A good couple of days

The past couple of days have been good ones. Not only did Karen’s parents in New Jersey finally get their power back on (hurrah!), but there is definite progress in my healing. My retina is flat, as it should be, although there is a patch of wrinkling to one side that Dr. Harris will fix using a laser at her office next Tuesday. And my left upper eyelid is definitely beginning to move in concert with the right when I blink! I’m so excited! Further, in about three weeks, Dr. Polonski will reconstruct my lower lid using skin and cartilage grafts from the back of my ear. And he is no longer considering whacking my face with a mallet: now that the swelling has gone down more, he is pleased with how symmetrical my face is looking. And my grin is only a little lopsided now. It gets bigger every day too.

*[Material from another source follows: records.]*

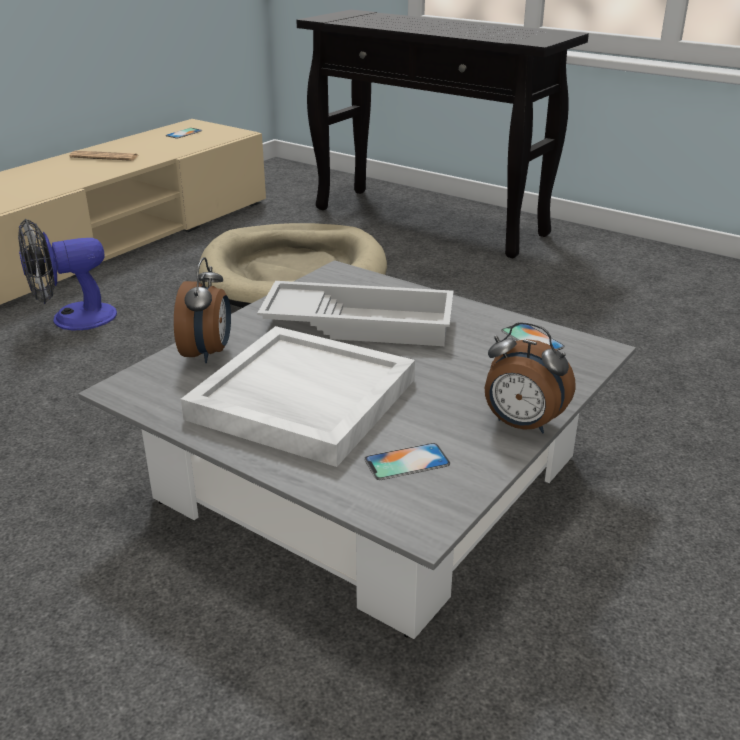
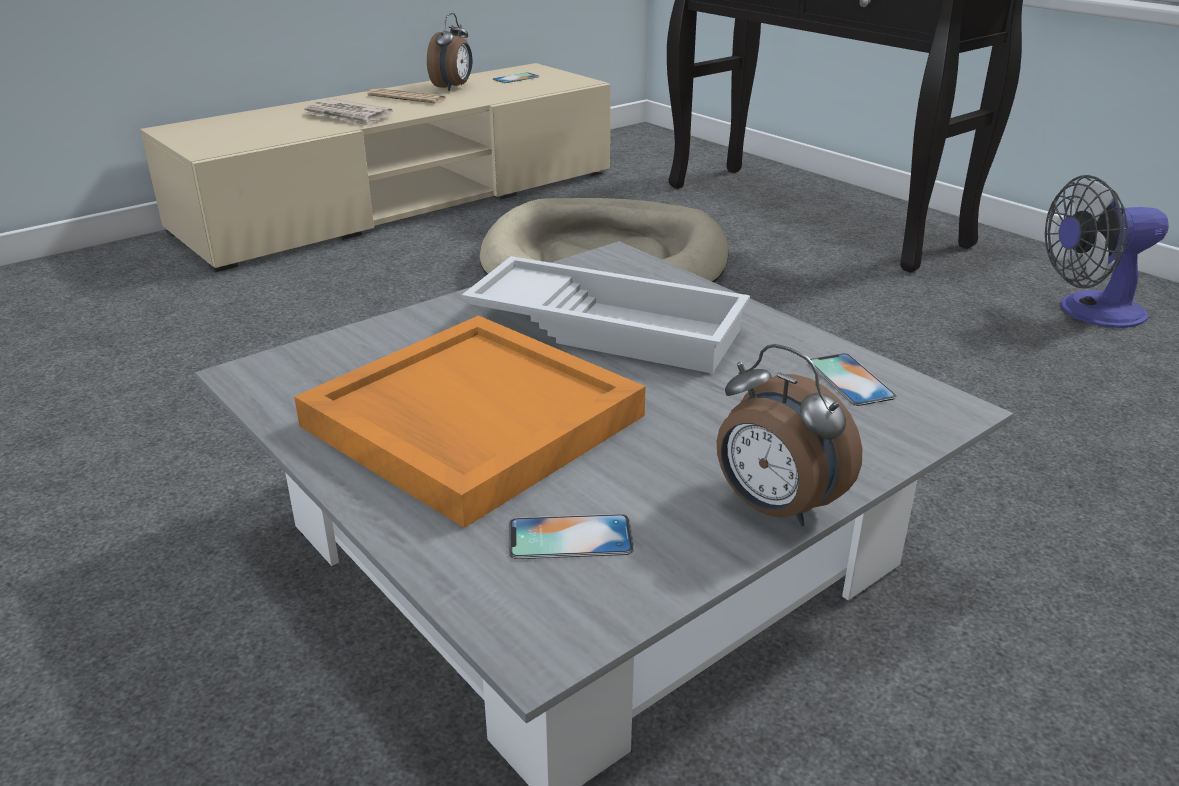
camera: 15 degrees right, 0 degrees up
(64, 177) = (348, 116): none -> newspaper
(72, 319) = (316, 287): fan -> fan (1089, 312)
(208, 353) = (386, 342): alarm clock -> alarm clock (453, 88)
(300, 399) = (469, 421): white tray -> orange tray

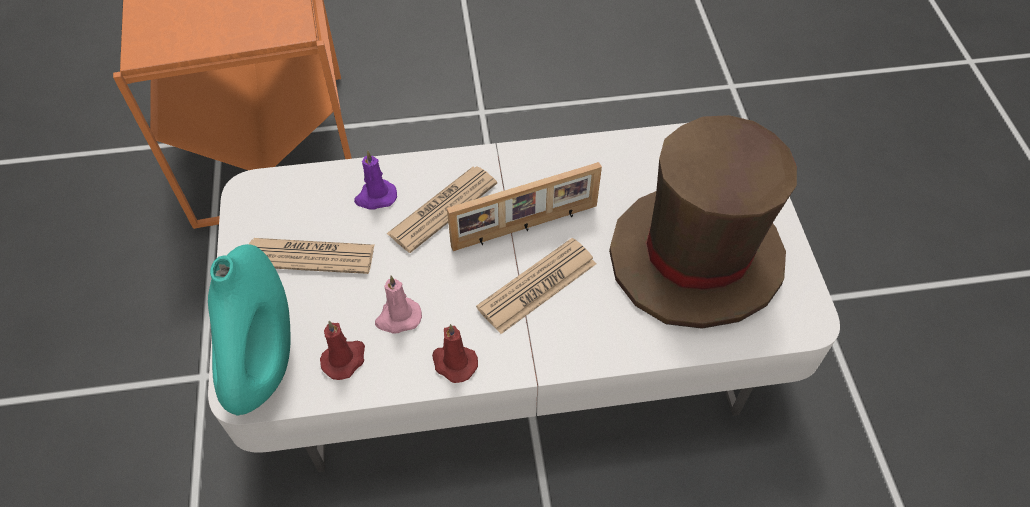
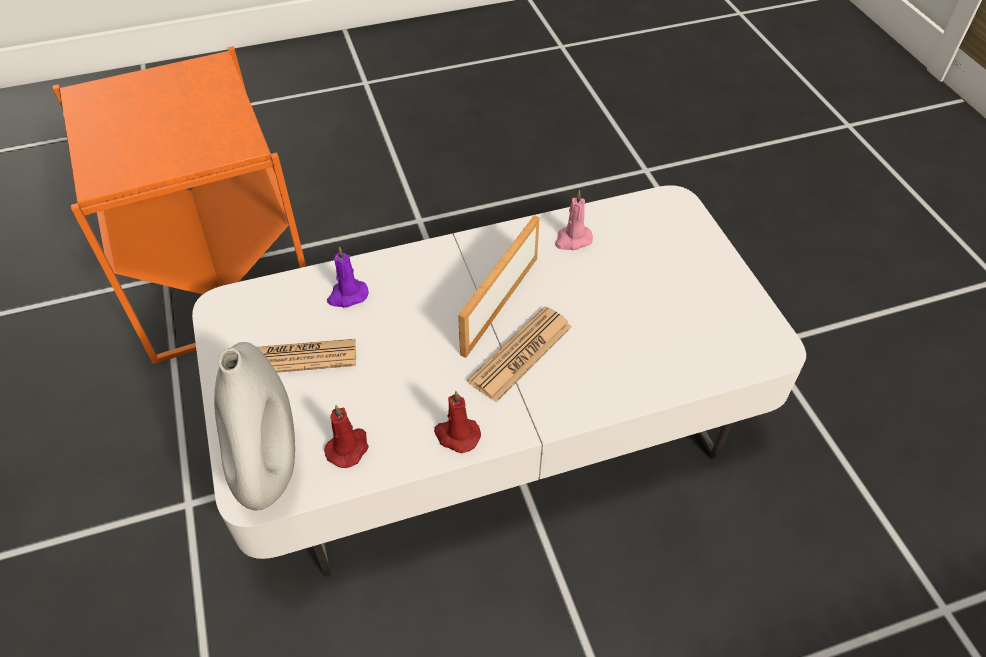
camera: 10 degrees left, 5 degrees down
(265, 364) = (269, 464): turquoise vase -> white vase
(398, 318) = (393, 402): pink candle -> pink candle (572, 240)
(443, 209) = (415, 298): newspaper -> none
(525, 227) = (498, 304): picture frame -> picture frame turned 150 degrees clockwise
(696, 257) = (662, 309): brown hat -> none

I have been officially cleared for all normal activity, including sleeping any way I want and chewing on the left side (no jawbreakers though!) and lifting heavy-ish objects. I have been spending time in my studio cleaning up for visitors this weekend, and it feels good to be dirty with sawdust again, even if I am not yet making anything. Next week, I will start to play with making. I have washed my bloody apron and work pants and cleaned my bloody respirator, and I am happy to be wearing them again to work.

Both doctors essentially admitted this week that I am recovering much better than they ever expected, given the severity of my injuries. I am glad that I did not know their expectations or reservations before now. I am still planning on a full recovery—with the help of all of your good wishes and prayers.

Come visit this weekend

Because of my injury, I had to cancel the shows I was planning to participate in this fall, but one event had already published my participation, and since it involves minimal setup and I will have help from a dear friend (thank you, Pat!), I have decided to go ahead with it. I will welcome visitors to my studio as part of the Tucson Open Studio Tour this coming weekend, November 10 and 11, from 11 a.m. to 5 p.m. on both Saturday and Sunday. I encourage you to come earlier in the day if you can, since I cannot guarantee how long my energy will hold up. (Please be patient with me if I need rest breaks throughout the weekend.) At present, this will be the only event this fall at which I will be selling my work, so please do come by for some of your holiday shopping. Pity purchases are welcome—I’m not proud and I do have a stack of unplanned-for bills to pay. If you cannot come but are interested in buying, please email me or call me at 520-760-8938 to arrange to see what work I have available.

For my address and a complete list of the artists and locations participating in the Tucson Open Studio Tour, see the Tucson Pima Arts Council web site.

Thank you for your continued support. I hope to see you this weekend.